Tuesday, April 22, 2008

Newspaper Routes

It was in the fall of 1963 that I began my first real job. Up until then I'd mown some lawns, raked a few, and shoveled sidewalks when it snowed but basically had no real daily responsibilities. Then my friend Chris DeHart offered me his Woodbury Times newspaper route. On the surface it sounded like a good deal. You delivered the papers daily, collected the weekly subscription fee on Friday or Saturday, had Sunday off and lived like a prince. It turns out there were some minor problems with the economic model.
I believe at the time the Woodbury Times, now the Gloucester County Times, cost five cents an issue. Five cents! I would deliver them to people and my cost would be three cents. Thus netting me a profit of two cents for each paper delivered. Each customer would receive six newspapers a week, so my weekly profit, per customer, would be twelve cents. I had twenty five customers. That meant I stood to make the princely sum of three dollars per week. For this three dollars I would drive my bicycle around my neighborhood for perhaps forty five minutes a day, tossing newspapers onto porches or sliding them through mail slots or whatever particular quirk a customer might have for accepting the paper. This meant I was working...around four and half hours a week to make three dollars. This puts my hourly rate at about $.60 cents per hour. This was a lot of dough. I think. I mean my allowance was twenty five cents for Christ's sake! But it turns out there were some negatives.
Number one was people didn't pay you. I'm talking grown up, mature men and women stiffing some little twelve year old kid for the vast sum of thirty cents. But you still had to pay the man. That's what the guy from the newspaper was called. The man. He would come by every Saturday and collect your three cents per paper. You had to have that money no matter what. This created numerous problems. Like, number one, what do you do if significant numbers of people don't pay? Or what happens if you're a lazy nincompoop who doesn't really make a sincere effort to collect the money because you're scared to ask grown ups for money? Or, just for the sake of argument, suppose you don't exactly deliver the papers in the orderly, on time fashion your customers expect? And then they say, "I'm not paying for that paper, I never got it!". This could lead to serious cash flow issues. Your vast three dollar profit could end being at most seventy five cents or less. And this for hours of hard works! Or, to be honest, less than committed, hard work. Actually, kind of lazy half hearted rolling around the neighborhood on your bicycle daydreaming and not doing a very good job kind of work. That would probably accurately characterize my work ethic at twelve.

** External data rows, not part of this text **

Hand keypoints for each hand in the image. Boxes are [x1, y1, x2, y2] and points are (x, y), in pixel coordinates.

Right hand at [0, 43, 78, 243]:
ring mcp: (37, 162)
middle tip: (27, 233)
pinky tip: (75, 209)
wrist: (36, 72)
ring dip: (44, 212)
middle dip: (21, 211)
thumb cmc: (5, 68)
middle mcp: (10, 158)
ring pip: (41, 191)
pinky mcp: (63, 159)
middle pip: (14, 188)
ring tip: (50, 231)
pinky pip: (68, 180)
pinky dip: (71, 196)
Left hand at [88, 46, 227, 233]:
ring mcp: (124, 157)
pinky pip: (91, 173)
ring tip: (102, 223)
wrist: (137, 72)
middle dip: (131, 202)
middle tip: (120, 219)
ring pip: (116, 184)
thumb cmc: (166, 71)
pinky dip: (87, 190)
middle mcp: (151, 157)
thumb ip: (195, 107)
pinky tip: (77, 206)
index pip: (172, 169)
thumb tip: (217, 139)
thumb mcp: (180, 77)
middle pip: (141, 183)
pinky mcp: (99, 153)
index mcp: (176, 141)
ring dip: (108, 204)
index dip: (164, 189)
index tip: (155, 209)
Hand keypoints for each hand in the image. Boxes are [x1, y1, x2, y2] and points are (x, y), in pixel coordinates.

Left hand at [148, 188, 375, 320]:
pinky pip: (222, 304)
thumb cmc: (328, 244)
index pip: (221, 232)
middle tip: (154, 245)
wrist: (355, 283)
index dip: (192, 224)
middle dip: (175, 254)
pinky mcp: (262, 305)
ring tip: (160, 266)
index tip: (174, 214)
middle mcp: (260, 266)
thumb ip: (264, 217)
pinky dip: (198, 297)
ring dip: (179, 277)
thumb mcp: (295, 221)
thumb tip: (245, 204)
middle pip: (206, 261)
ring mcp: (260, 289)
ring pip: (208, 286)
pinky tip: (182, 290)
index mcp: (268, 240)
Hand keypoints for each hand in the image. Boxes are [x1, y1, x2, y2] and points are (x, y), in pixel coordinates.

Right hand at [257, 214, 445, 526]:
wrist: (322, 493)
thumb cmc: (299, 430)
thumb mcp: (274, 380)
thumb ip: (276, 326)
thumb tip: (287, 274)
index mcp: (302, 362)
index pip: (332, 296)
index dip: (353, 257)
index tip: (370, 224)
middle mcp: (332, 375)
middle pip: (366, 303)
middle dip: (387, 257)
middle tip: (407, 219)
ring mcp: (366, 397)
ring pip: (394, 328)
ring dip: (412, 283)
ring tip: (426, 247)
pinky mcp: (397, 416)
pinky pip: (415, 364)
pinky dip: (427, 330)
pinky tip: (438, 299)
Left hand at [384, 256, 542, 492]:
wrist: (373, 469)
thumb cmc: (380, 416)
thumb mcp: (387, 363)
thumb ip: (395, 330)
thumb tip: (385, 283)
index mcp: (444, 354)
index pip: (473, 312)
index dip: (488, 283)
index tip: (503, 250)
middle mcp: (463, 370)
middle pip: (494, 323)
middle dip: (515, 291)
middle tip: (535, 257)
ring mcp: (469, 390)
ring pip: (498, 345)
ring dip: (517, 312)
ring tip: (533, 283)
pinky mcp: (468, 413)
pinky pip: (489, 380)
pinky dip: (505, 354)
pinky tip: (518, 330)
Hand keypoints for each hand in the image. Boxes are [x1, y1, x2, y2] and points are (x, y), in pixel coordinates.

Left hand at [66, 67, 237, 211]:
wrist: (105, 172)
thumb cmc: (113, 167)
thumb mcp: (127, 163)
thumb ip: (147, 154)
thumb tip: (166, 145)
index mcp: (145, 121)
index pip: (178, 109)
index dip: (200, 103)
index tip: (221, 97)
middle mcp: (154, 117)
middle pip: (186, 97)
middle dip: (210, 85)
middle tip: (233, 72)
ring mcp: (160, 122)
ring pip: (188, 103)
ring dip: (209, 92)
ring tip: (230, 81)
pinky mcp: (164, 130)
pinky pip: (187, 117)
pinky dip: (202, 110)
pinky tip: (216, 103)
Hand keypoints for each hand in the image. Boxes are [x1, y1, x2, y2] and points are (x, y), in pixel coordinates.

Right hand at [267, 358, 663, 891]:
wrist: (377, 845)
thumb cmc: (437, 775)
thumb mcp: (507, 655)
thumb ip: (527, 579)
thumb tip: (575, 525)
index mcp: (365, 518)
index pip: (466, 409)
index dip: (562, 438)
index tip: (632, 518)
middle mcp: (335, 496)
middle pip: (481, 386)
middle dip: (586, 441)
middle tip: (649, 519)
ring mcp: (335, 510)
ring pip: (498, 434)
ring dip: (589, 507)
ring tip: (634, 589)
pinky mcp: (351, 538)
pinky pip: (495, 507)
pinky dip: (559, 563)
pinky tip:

Non-existent. To be very honest I'd fire my ass if I worked for me now. i sucked. I was unmotivated, lazy, bored, and lost in a world of fantasy. Delivering the news of the day in a timely fashion was the very last thing on my mind. Collecting funds from surly, angry old people was definitely not something I wanted to do.
I lasted three months or so. I was an abject failure and happy to turn in my bag and go back to playing football and running in the woods. I would try this money making approach again, more on that in the years to come, but I should have looked closer at the business model, the employee profile, etc. I was doomed from the start.
Some boys are born newspaper delivery boys. Others were made to daydream about repelling Russian hordes. I think I fit in the latter category.

2 comments:

Jim Maddox said...

I never had my own paper route. I did substitute for a few kids, so I did deliver the Woodbury Times and the Philadelphia Bulletin. I had heard the other kids talk about how difficult it was to collect from their customers, and I didn't want all that hassle. It was more fun to fight Nazi ME-109s and Russian Migs on your bike anyway.

Bob Thomas said...

Jack,

That was the problem with an afternoon route - there were so many other things to divert you from the task. A morning newspaper route was - get up - bundle up for the weather - fold the papers and hustle through the route in time to have some breakfast, take a shower and get dressed for school - if things went well I would lay in my bed for a 10 or 15 minute nap after my shower before getting my school clothes on.

Besides almost freezing some winter mornings I also got to see bunches of nice sunrises.

Collecting could be a hassle, but the good paying people overshadowed the bad paying ones. I certainly would've wanted to try it in parts of Camden. Tips around Christmas amounted to about 1/4 of the income from the route for the whole year.